Exercise description:
Print the listing below again, exactly. Skip the pictures.

Information shown:

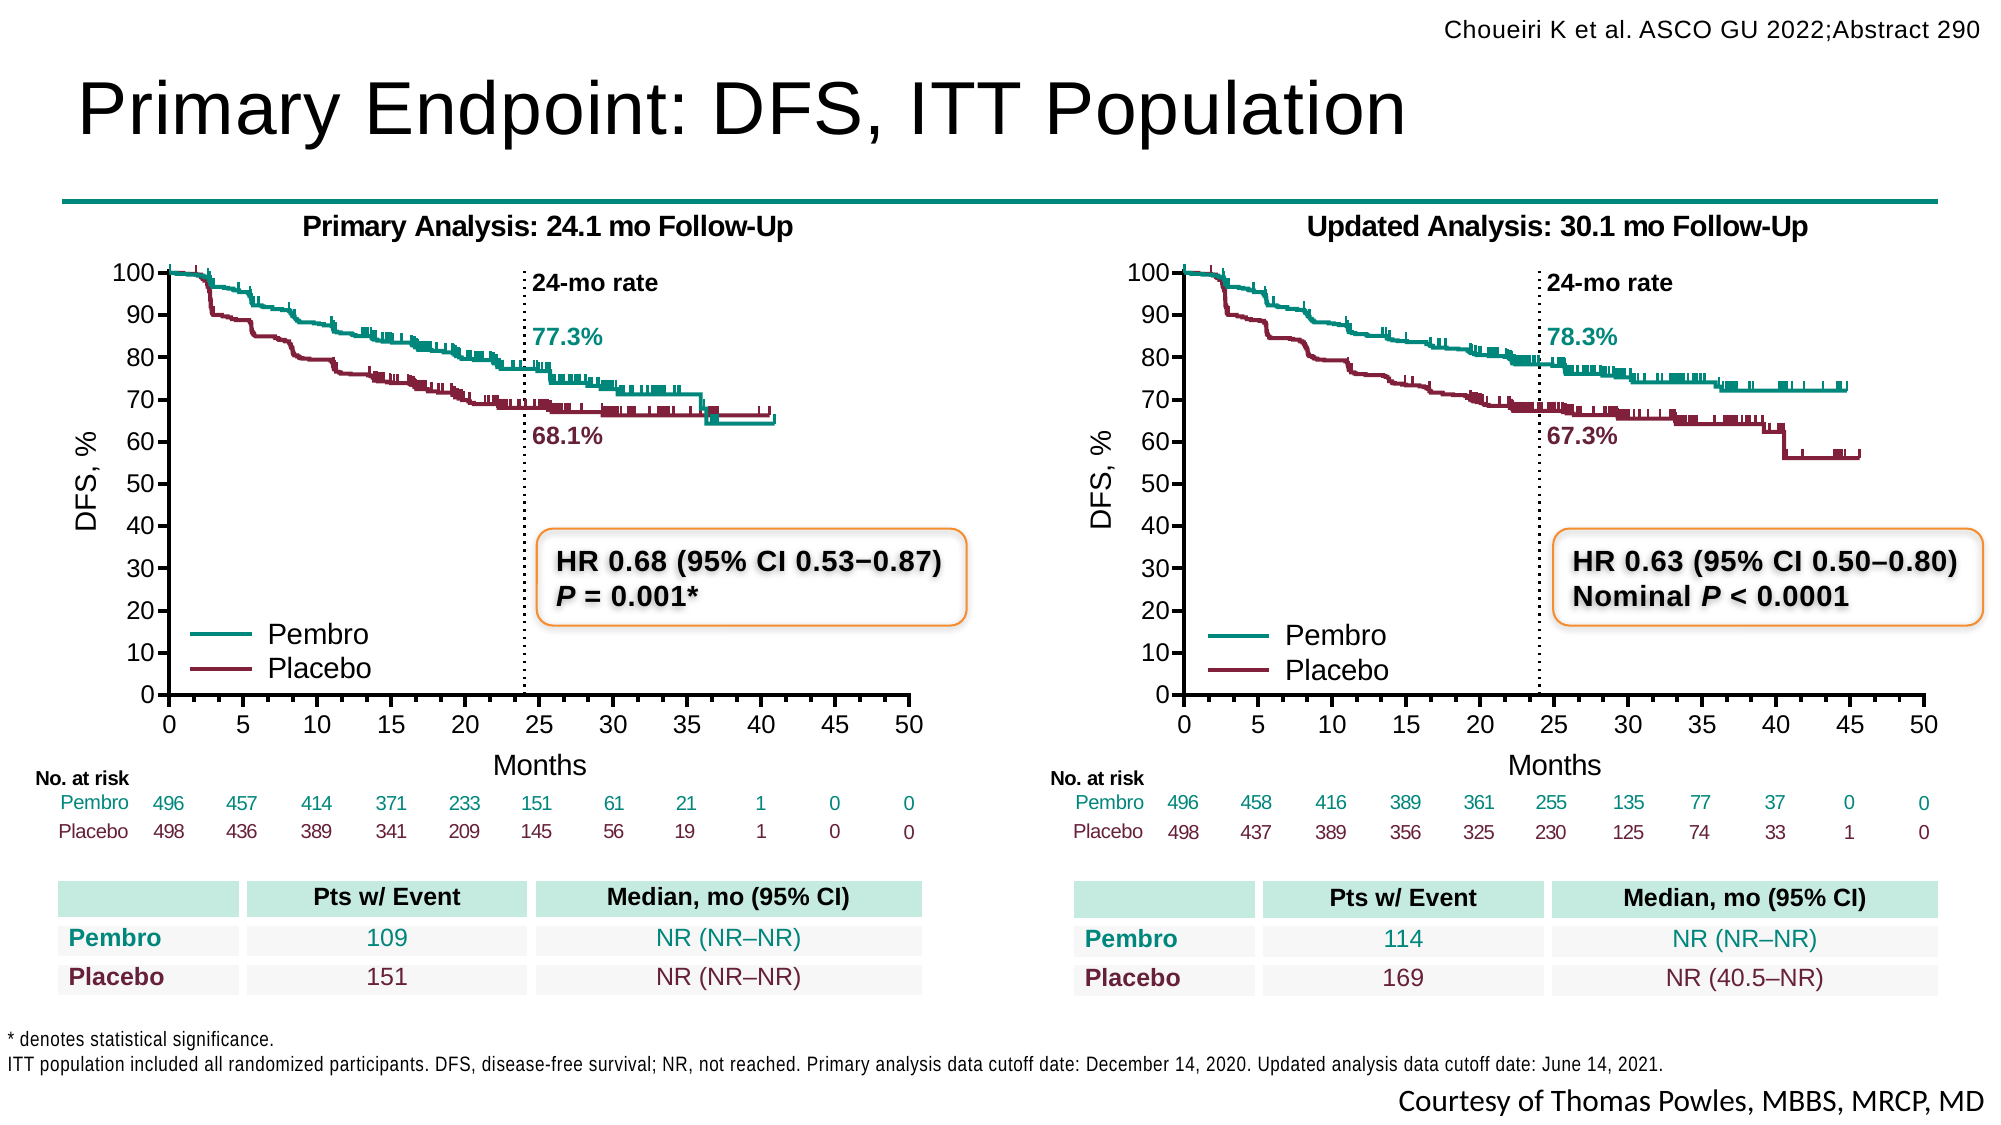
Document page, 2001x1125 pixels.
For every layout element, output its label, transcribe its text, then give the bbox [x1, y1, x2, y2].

table_header [58, 881, 239, 917]
text_box Choueiri K et al. ASCO GU 2022;Abstract 290 [1444, 13, 1983, 44]
picture [16, 189, 977, 863]
table_cell NR (NR–NR) [536, 965, 922, 995]
table_cell Pembro [58, 926, 239, 956]
table_cell 109 [247, 926, 527, 956]
table_header Median, mo (95% CI) [536, 881, 922, 917]
table_cell Placebo [58, 965, 239, 995]
list * denotes statistical significance. ITT population included all randomized participants. DFS, disease-free survival; NR, not reached. Primary analysis data cutoff date: December 14, 2020. Updated analysis data cutoff date: June 14, 2021. [0, 1030, 2000, 1084]
title Primary Endpoint: DFS, ITT Population [62, 7, 1939, 158]
table_cell 151 [247, 965, 527, 995]
table_header Pts w/ Event [247, 881, 527, 917]
text_box Courtesy of Thomas Powles, MBBS, MRCP, MD [997, 1073, 2000, 1125]
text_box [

Solution to the exercise:
Document page, 2001x1125 pixels.
For every layout element, output its label, transcribe its text, then give the bbox [x1, y1, x2, y2].

table_header [58, 881, 239, 917]
text_box Choueiri K et al. ASCO GU 2022;Abstract 290 [1444, 13, 1983, 44]
picture [16, 189, 977, 863]
table_cell NR (NR–NR) [536, 965, 922, 995]
table_cell Pembro [58, 926, 239, 956]
table_cell 109 [247, 926, 527, 956]
table_header Median, mo (95% CI) [536, 881, 922, 917]
table_cell Placebo [58, 965, 239, 995]
list * denotes statistical significance. ITT population included all randomized participants. DFS, disease-free survival; NR, not reached. Primary analysis data cutoff date: December 14, 2020. Updated analysis data cutoff date: June 14, 2021. [0, 1030, 2000, 1084]
title Primary Endpoint: DFS, ITT Population [62, 7, 1939, 158]
table_cell 151 [247, 965, 527, 995]
table_header Pts w/ Event [247, 881, 527, 917]
text_box Courtesy of Thomas Powles, MBBS, MRCP, MD [997, 1073, 2000, 1125]
text_box [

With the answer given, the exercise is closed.